“Building a More Perfect Practice of Law in Illinois” is a never-ending construction project, filled with revised architectural plans, change orders and interim phase deadlines.

This construction process had its “footings” by the English Common Law. The “foundation” of American Jurisprudence was “poured” by our Constitution. Floor by floor of construction has been added by statutes and case law precedent, with each floor guiding us to the next. But construction will continue; our law and legal system will never be a finished, turnkey product.

The pandemic has ushered in a plethora of changes to the legal profession. Our profession rose to this challenge and was able to provide legal services despite the obstacles of masks, social distancing and Zoom. Even before that, in my 45 years as a lawyer, and the last 25 of those as a judge, our profession has proven that it is capable of change — from attorney advising, carbon paper to photocopies, letters to emails, law books to the internet and newspapers to social media.

The list goes on, but it proves that our profession has been able to navigate challenges through our professionalism, civility, integrity, and the collective desire and goal to interact with and complement each other through education, bar associations, and respect for our profession’s integral place in society.

It is these very skills that will continue to ensure we are able to add more floors to our building. It is with profound respect, civility, and the ability to adapt that our profession approaches the future, awaiting the next challenge.

We will need to figure out how to stay connected in an increasingly virtual world while maintaining the trust and respect that the third branch of government deserves. We also need to attract the next generation to this important endeavor.

Finally, we must ensure that the public maintains faith in the non-partisan neutrality of all courts, from the U.S. Supreme Court to the local traffic court. Confidence in the judicial system is imperative to the future of our democracy.

For the past 250 years, our profession has proven that, despite any seemingly impossible change, it has prevailed. The future awaits, and today is the first day of that future. So, let’s keep building and let’s take pride in the completion of each new, successive floor, as we strive toward a “More Perfect Practice of Law in Illinois.”

## DESCRIPTION OF THE TASK
Reproduce the part of the essay on the practice of law in Illinois starting with "It is these" and going on through "the next challenge.".

Data records
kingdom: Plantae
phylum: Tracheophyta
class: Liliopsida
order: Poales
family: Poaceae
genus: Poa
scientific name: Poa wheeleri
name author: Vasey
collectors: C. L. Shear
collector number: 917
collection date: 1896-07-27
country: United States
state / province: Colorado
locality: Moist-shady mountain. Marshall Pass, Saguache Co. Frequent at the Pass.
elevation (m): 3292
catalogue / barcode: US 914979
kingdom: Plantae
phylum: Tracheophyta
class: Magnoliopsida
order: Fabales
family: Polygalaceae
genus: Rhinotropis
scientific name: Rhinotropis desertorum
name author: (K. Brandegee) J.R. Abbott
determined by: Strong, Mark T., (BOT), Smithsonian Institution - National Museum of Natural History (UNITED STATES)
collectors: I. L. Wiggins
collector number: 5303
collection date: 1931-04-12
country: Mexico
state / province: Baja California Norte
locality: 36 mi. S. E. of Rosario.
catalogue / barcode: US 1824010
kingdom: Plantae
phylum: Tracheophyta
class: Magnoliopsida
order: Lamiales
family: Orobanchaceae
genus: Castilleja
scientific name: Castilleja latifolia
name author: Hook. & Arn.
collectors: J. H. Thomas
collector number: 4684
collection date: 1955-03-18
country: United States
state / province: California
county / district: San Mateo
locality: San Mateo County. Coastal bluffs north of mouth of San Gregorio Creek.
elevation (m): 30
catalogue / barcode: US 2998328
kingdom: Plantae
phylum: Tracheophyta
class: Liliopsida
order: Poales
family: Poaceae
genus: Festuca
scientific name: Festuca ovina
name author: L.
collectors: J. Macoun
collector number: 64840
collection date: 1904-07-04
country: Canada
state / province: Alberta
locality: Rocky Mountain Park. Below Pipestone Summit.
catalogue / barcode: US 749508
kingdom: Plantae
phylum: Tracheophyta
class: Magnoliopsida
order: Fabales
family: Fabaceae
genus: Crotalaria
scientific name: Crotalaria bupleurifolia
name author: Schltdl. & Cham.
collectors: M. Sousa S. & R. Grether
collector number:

## EXERCISE OUTPUT
It is these very skills that will continue to ensure we are able to add more floors to our building. It is with profound respect, civility, and the ability to adapt that our profession approaches the future, awaiting the next challenge.